__Information provided__.
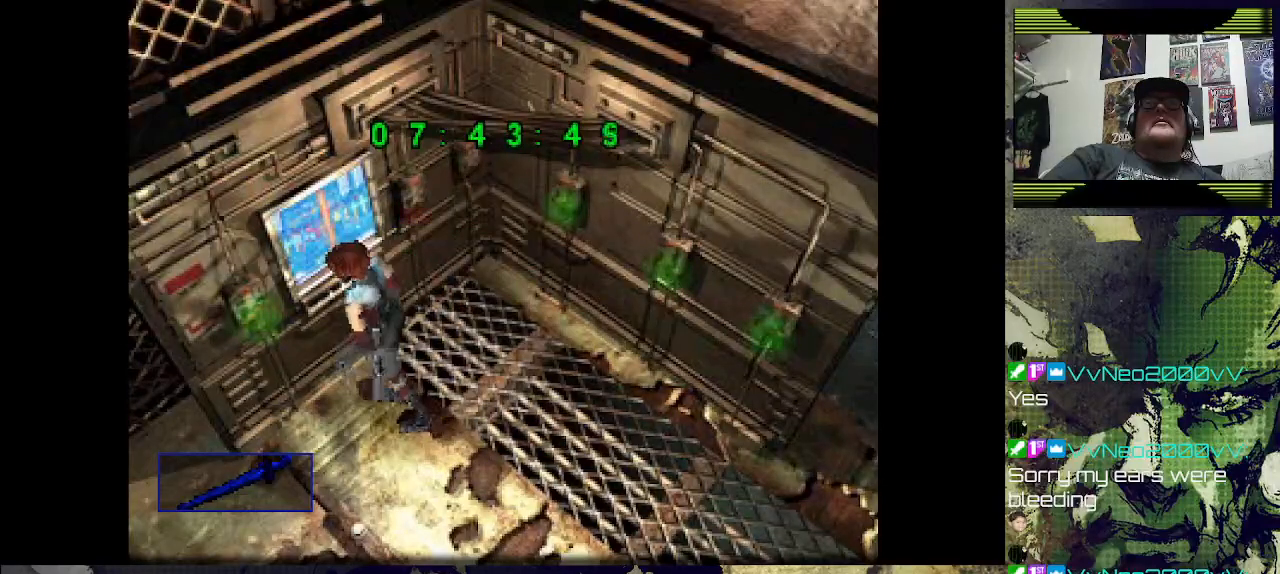
{"buttons": ["CIRCLE", "DPAD_UP"], "left_stick": "center", "right_stick": "center", "events": [[433, "DPAD_UP", "down"], [467, "DPAD_RIGHT", "up"], [500, "CIRCLE", "down"]]}
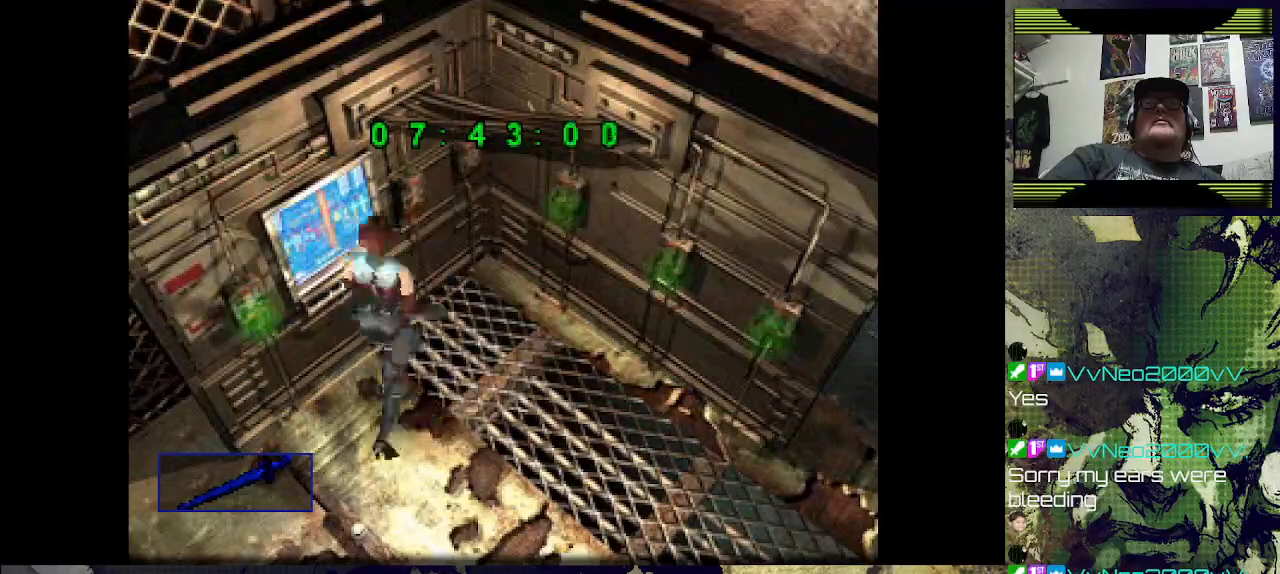
{"buttons": ["DPAD_LEFT"], "left_stick": "center", "right_stick": "center", "events": [[133, "CIRCLE", "up"], [133, "DPAD_LEFT", "down"], [167, "DPAD_UP", "up"], [233, "CIRCLE", "down"], [333, "CIRCLE", "up"]]}
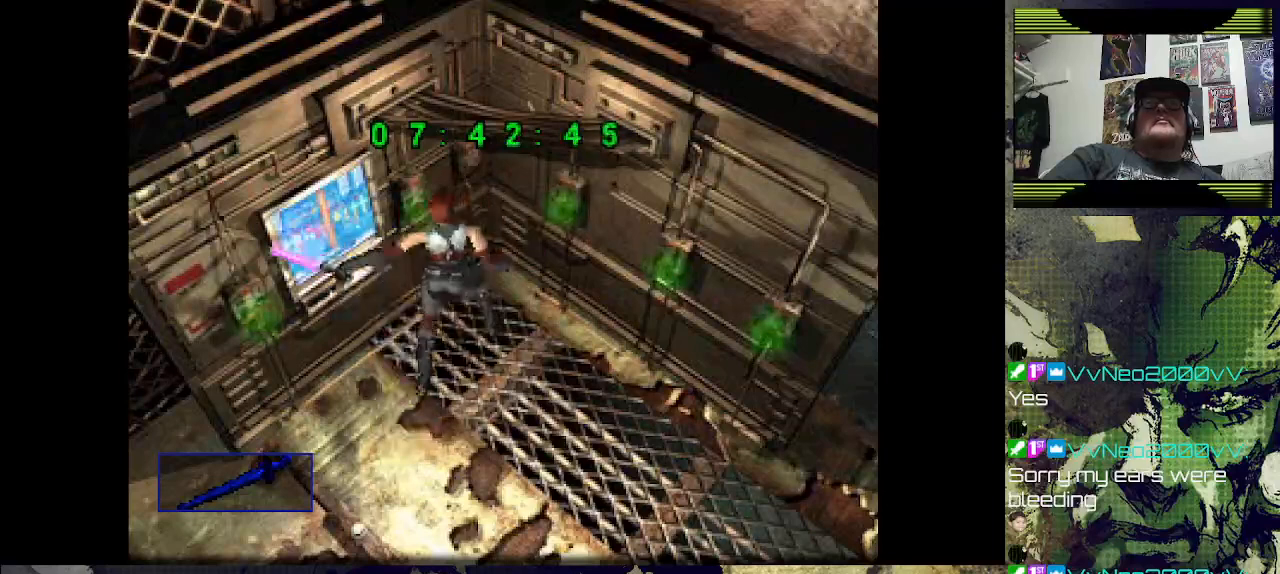
{"buttons": ["DPAD_RIGHT"], "left_stick": "center", "right_stick": "center", "events": [[233, "DPAD_LEFT", "up"], [467, "DPAD_RIGHT", "down"]]}
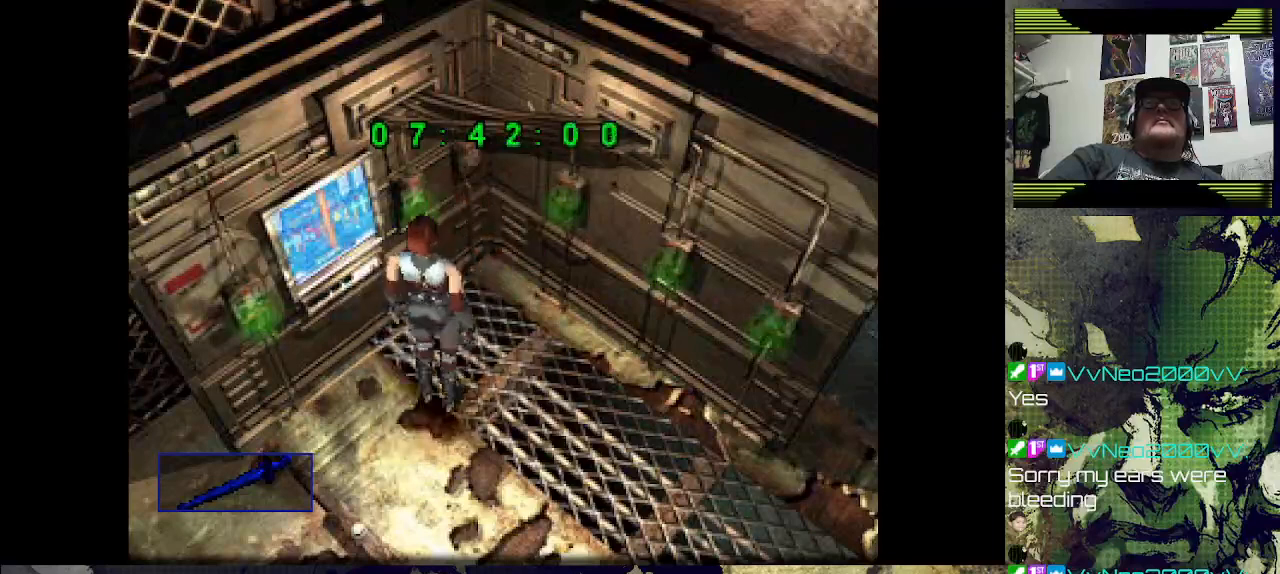
{"buttons": [], "left_stick": "center", "right_stick": "center", "events": [[100, "DPAD_DOWN", "down"], [100, "DPAD_RIGHT", "up"], [300, "DPAD_DOWN", "up"]]}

__Exercise prompt__. Copy the data in full. No pictures belong in the copy.

__Output of the exercise__.
{"buttons": ["CIRCLE", "DPAD_UP"], "left_stick": "center", "right_stick": "center", "events": [[433, "DPAD_UP", "down"], [467, "DPAD_RIGHT", "up"], [500, "CIRCLE", "down"]]}
{"buttons": ["DPAD_LEFT"], "left_stick": "center", "right_stick": "center", "events": [[133, "CIRCLE", "up"], [133, "DPAD_LEFT", "down"], [167, "DPAD_UP", "up"], [233, "CIRCLE", "down"], [333, "CIRCLE", "up"]]}
{"buttons": ["DPAD_RIGHT"], "left_stick": "center", "right_stick": "center", "events": [[233, "DPAD_LEFT", "up"], [467, "DPAD_RIGHT", "down"]]}
{"buttons": [], "left_stick": "center", "right_stick": "center", "events": [[100, "DPAD_DOWN", "down"], [100, "DPAD_RIGHT", "up"], [300, "DPAD_DOWN", "up"]]}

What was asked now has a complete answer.